Support Questions

Find answers, ask questions, and share your expertise
Announcements
Celebrating as our community reaches 100,000 members! Thank you!

Avro logical types data format from QueryDatabaseTable

avatar
Explorer

I'm attempting to use Nifi to take data from an Oracle database, and then write it as Parquet files to HDFS, from which I'll then build tables for use in Impala.

I've setup a QueryDatabaseTable processor and linked it up to PutParquet. By default everything works, but all the values are Strings rather than having any dates, ints, doubles etc. After some quick research I realised I need to set the "Use Avro Logical Types" to true in the QueryDatabaseTable, so I did this.

However, when I look at the Avro output from a simple test query, it doesn't look right.

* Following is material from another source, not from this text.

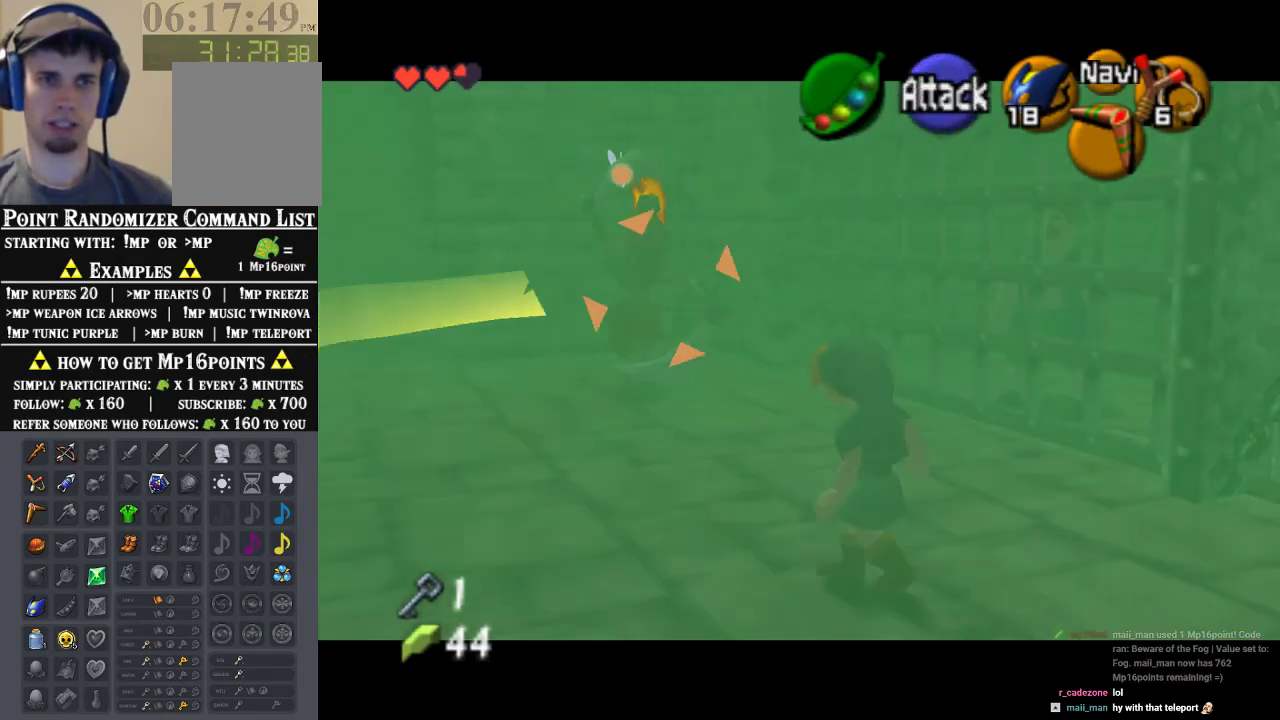
{"dt_ms": 500, "buttons": ["Z"], "left_stick": "down-left", "events": [[100, "left_stick", "right"], [233, "left_stick", "down"], [300, "left_stick", "down-left"]]}
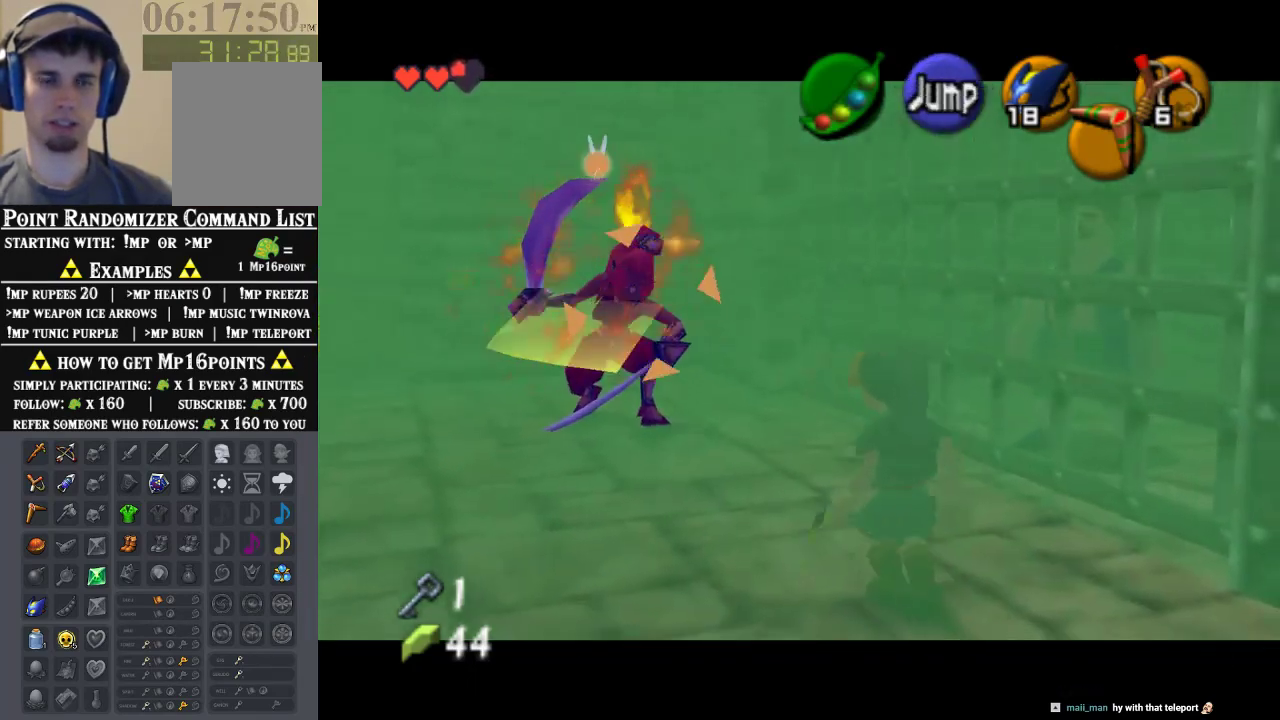
{"dt_ms": 500, "buttons": ["Z"], "left_stick": "up-left"}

Running it through avro-tools tojson I get:
{"TRADEID":{"string":"71416037"},"SPREAD":{"bytes":";"}}

Why would bytes be showing '";"? I'm expecting a value of 58.75 here.

The schema looks ok:
{ "type" : "record", "name" : "CDS_CTC", "namespace" : "VOL_DATA", "fields" : [ { "name" : "TRADEID", "type" : [ "null", "string" ] }, { "name" : "SPREAD", "type" : [ "null", { "type" : "bytes", "logicalType" : "decimal", "precision" : 10, "scale" : 0 } ] } ] }

and without using avro logical types, I get the values I'd expect:
{"TRADEID":{"string":"71416037"},"SPREAD":{"string":"58.75"}}

Any suggestions please?

5 REPLIES 5

avatar
Master Guru

What version of avro-tools are you using? You'll need something of version 1.8.x or later to support logical types. Also you won't see legit data for a decimal type as they are encoded in Avro as two-complement big-endian integer values, so they'll show up as something weird in the JSON output.

avatar
Explorer

I'm using avro-tools 1.8.2, Imapala is on 2.10.0-cdh5.13.1

I started checking the data because I was getting an error when trying to query the impala table, which was created from the parquet file produced by PutParquet. I've attached both the avro file from QueryDatabaseTable, and the parquet file produced by PutParquet.

Below is the code I used to create and then query the table (paths abbreviated for conciseness):

create external table test2
LIKE PARQUET '..../test/577533060432928'
<br>STORED AS PARQUET
<br>LOCATION '..../test'

select * from test2;
WARNINGS: File 'hdfs://nameservice1/.../test/577533060432928' has an incompatible Parquet schema for column 'test2.spread'. Column type: DECIMAL(10,0), Parquet schema: optional byte_array SPREAD [i:1 d:1 r:0]

avro-parquet.zip

avatar
Master Guru

I left a response on my other answer but will leave it here too in case you hadn't seen it:

Looking at the parquet-avro code, I think your suggestion of the workaround to change decimal values to fixed is the right approach (for now). We could update the version of parquet-avro but I didn't see anything in there that would improve your situation, it was Impala that needed to support more incoming types.

avatar
Explorer

I think I've found the issue:
https://issues-test.apache.org/jira/browse/IMPALA-2494

Other than upgrading Impala to 2.11 or trying to hack PutParquet to use fixed_len_byte_array rather than binary (is that viable?), are there any ways to work around this?

Edit: I'm thinking I can maybe map the avro decimal values to fixed type with some schema conversion between the QueryDatabaseTable and PutParquet processors. Would love to hear any other suggestions though.

avatar
Master Guru

Looking at the parquet-avro code, I think your suggestion of the workaround to change decimal values to fixed is the right approach (for now). We could update the version of parquet-avro but I didn't see anything in there that would improve your situation, it was Impala that needed to support more incoming types.